Auf jeden Fall spannend zu lesen und man bekommt einen guten Einblick in die Geschichte des Homecomputers aus einer einzigartigen Perspektive.

Allerdings liest sich das Buch, als hätte er einfach einige Stunden lang alle Geschichten, die ihm eingefallen sind in eine Sprachaufnahmeapp gesprochen und irgendwer hat dann alles abgetippt, in die richtige Reihenfolge gebracht und zack, das ist jetzt das Buch. Sein Sprachstil ist doch sehr redundant und ausschweifend (um nicht zu sagen, er schwafelt), und etwas mehr Sorgfalt beim Lektorat, um das ganze etwas prägnanter zu machen und mehr auf den Punkt zu bringen hätte dem Lesefluss gut getan.

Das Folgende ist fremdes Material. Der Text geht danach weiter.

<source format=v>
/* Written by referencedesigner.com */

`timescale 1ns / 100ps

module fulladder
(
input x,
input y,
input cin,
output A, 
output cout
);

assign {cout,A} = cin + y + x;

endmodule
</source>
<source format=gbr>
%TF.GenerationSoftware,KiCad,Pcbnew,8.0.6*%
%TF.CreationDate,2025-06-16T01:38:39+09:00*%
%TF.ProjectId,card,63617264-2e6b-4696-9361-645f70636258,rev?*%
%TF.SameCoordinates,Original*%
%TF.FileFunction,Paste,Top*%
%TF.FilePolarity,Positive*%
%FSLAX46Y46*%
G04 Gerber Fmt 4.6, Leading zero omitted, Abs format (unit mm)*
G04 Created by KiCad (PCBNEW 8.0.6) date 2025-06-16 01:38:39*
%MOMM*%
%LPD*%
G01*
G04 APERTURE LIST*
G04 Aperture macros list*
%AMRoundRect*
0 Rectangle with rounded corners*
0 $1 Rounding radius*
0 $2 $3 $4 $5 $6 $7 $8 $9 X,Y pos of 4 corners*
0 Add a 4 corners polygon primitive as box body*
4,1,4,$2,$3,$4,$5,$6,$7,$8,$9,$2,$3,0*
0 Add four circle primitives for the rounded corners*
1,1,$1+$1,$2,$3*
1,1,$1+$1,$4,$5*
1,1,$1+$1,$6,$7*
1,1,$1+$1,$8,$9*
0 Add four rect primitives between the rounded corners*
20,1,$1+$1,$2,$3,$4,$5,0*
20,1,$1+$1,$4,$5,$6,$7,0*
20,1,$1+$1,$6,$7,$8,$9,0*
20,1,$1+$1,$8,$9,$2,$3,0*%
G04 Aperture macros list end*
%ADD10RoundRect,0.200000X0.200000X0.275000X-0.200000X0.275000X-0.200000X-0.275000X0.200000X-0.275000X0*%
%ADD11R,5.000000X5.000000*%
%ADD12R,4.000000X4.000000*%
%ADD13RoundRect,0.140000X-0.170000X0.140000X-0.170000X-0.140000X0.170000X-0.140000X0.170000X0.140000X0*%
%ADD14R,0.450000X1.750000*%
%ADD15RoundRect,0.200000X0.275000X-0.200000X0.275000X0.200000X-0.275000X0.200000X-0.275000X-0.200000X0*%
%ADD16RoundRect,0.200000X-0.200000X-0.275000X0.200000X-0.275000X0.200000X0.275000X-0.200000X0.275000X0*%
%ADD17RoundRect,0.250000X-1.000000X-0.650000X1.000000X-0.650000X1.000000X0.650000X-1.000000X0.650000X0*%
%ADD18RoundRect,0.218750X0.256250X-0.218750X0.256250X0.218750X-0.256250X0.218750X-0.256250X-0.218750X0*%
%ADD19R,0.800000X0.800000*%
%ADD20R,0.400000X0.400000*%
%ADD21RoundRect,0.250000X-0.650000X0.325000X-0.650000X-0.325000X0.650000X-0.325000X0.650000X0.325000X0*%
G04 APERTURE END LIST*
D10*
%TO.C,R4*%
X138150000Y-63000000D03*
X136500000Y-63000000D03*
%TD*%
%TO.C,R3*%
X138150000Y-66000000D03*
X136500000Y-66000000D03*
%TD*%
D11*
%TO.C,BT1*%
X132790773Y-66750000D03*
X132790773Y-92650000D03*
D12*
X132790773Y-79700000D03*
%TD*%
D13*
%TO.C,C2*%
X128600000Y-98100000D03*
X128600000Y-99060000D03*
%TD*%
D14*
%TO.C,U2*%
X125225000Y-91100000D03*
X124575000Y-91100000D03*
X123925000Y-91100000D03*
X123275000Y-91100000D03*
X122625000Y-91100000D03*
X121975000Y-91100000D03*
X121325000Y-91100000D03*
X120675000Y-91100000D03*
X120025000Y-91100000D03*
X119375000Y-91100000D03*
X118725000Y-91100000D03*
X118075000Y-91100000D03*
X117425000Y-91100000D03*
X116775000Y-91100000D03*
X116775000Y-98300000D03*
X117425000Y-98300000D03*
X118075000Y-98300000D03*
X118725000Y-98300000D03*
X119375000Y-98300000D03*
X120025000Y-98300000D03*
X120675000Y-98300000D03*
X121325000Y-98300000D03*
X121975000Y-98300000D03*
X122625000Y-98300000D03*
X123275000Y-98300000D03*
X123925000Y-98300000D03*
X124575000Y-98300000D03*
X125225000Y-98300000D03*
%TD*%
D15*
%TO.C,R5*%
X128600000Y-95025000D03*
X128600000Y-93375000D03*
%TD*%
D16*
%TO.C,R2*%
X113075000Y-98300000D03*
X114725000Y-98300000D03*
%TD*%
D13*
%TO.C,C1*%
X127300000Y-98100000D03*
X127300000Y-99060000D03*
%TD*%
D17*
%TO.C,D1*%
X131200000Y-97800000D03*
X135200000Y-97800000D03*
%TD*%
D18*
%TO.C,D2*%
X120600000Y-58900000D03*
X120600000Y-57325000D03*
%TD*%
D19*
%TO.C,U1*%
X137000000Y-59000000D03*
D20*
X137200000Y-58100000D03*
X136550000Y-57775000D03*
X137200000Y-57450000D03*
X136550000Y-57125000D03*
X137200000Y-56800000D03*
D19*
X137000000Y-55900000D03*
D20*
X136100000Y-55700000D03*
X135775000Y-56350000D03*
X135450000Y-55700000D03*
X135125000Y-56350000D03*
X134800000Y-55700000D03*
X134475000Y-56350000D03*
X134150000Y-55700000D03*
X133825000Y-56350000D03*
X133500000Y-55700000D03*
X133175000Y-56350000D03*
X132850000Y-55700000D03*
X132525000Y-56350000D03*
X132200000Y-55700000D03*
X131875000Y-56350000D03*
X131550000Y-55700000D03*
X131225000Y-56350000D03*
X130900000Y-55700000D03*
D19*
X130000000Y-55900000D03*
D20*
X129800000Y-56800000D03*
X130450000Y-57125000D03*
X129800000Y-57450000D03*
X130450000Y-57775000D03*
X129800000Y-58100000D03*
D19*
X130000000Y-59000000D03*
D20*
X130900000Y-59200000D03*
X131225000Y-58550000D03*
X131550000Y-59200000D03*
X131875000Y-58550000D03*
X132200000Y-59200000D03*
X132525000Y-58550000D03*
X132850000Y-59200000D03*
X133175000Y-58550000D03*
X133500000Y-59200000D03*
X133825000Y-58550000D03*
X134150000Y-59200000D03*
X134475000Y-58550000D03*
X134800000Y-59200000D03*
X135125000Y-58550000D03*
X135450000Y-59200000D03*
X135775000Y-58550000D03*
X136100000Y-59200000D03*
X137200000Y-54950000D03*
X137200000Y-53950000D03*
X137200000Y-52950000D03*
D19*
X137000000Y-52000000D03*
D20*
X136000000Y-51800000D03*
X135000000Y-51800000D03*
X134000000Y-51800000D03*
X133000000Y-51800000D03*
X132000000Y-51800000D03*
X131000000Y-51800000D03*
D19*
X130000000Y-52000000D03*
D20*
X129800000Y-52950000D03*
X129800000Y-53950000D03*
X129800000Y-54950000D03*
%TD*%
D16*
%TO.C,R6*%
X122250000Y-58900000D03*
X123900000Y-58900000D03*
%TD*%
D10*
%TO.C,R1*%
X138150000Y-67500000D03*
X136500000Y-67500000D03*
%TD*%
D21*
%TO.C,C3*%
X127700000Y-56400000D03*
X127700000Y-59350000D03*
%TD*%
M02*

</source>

Natalie Goldberg: Writing down the Bones

Wenn man Dem InternetTM Glauben schenken darf, ist “Writing down the Bones” oder wie es auf Deutsch heißt “Schreiben in Cafés” (warum einen Titel übersetzen, wenn man auch einfach einen neuen erfinden kann?) eines DER Bücher über kreatives Schreiben, und welch bessere Lektüre gibt es zu Beginn einer Blogging-Challenge als so ein Buch?

Also habe ich mich dran gemacht und wurde nicht enttäuscht!

Das Buch ist in viele kleine, voneinander unabhängige Kapitel gegliedert, die jeweils in sich abgeschlossen sind und eine Reihe von Themen abdecken, von philosophischen Betrachtungen übers Schreiben hin zu konkreten Tips oder auch einfach nur Beobachtungen der Autorin über sich selbst und ihr Verhältnis zum Schreiben. Man kann es also einfach immer wieder zur Hand nehmen und darin blättern und das eine oder andere Kapitel zur Inspiration lesen, je nachdem wonach einem gerade ist.

Sehr empfehlenswert, Das Internet hat nicht zu viel versprochen! Ich denke wenn ich an eine günstige Ausgabe des Buches komme (ich hatte es aus der Bibliothek), werde ich es mir auf jeden Fall zulegen um einfach hin und wieder drin zu schmökern.